Scientists have found that mice with a disease resembling a mild form of spinal muscular atrophy (SMA) known as SMA type 3 showed more production of a needed protein in their spinal cords and more normal-looking ears and tails after treatment with a gene-modifying molecule that researchers hope could become a treatment for human SMA.
About the new findings
MDA-supported Adrian Krainer, at Cold Spring Harbor (N.Y.) Laboratory, with colleagues at Isis Pharmaceuticals in Carlsbad, Calif., and Genzyme Corp., in Framingham, Mass., announced the new findings online July 12, 2010, in the journal Genes & Development.
They treated the SMA type 3 mice with a molecule called anantisense oligonucleotide, one of a class of experimental therapeutic molecules designed to target genetic instructions at the RNA stage. The RNA stage is an intermediate step between DNA (the original genetic instructions) and protein synthesis inside cells.
At the RNA stage, genetic instructions are "spliced," meaning some sections are left in and some are removed, prior to the creation of the final protein "recipe." Changing RNA splicing with antisense — and therefore the final protein recipe — is a promising experimental technique to treat genetic diseases.
In SMA, very little full-length SMN protein is made.

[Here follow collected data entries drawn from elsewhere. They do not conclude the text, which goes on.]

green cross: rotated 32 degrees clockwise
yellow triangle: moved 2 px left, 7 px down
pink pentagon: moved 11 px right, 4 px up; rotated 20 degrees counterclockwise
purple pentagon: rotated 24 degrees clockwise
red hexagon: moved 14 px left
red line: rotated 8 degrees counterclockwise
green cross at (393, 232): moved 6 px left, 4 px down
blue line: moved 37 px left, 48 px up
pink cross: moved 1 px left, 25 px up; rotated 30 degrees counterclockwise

Instead, most of the SMN is in the form of a short, unstable protein. Full-length SMN is needed by muscle-controlling nerve cells in the spinal cord known as motor neurons. Without it, loss of motor neurons from the spinal cord occurs, with resulting weakness and atrophy of the voluntary muscles; and, in the severest forms of the disease, premature death from respiratory muscle failure.
Adult mice missing functional genes for the full-length form of SMN but carrying four human genes for the short form of SMN showed a "robust and long-lasting increase" in full-length SMN protein in their spinal cords and in the motor neurons themselves after the experimental antisense treatment, the investigators say. (These mice don't show weakness, so it wasn't possible to assess any functional improvements.)
When a single injection of the antisense molecule was given into the brains of newborn or embryonic mice, their ears and tails looked much more normal than those of such mice that didn't receive the treatment. Loss of tissue in the ears and tail is believed to be a blood-flow problem, perhaps related to the motor neuron loss or other nervous-system defects. The investigators consider the normalizing of these tissues in the mice as a sign that the antisense was beneficial when delivered directly to the nervous system.
Meaning for people with SMA
There are many strategies in development for SMA. Some of these involve direct injection of genes for full-length SMN, while others involve changing the splicing of the short SMN genes so that long SMN can be made from them. Still others involve stabilizing the short SMN protein molecules.
This antisense molecule appears particularly beneficial, allowing mice without functional genes for full-length SMN to make much more of this protein than they would otherwise and improving the outward signs of SMA that these mice display.
The molecule, like all other experimental therapies, will need to undergo extensive laboratory testing before it can be tested in humans.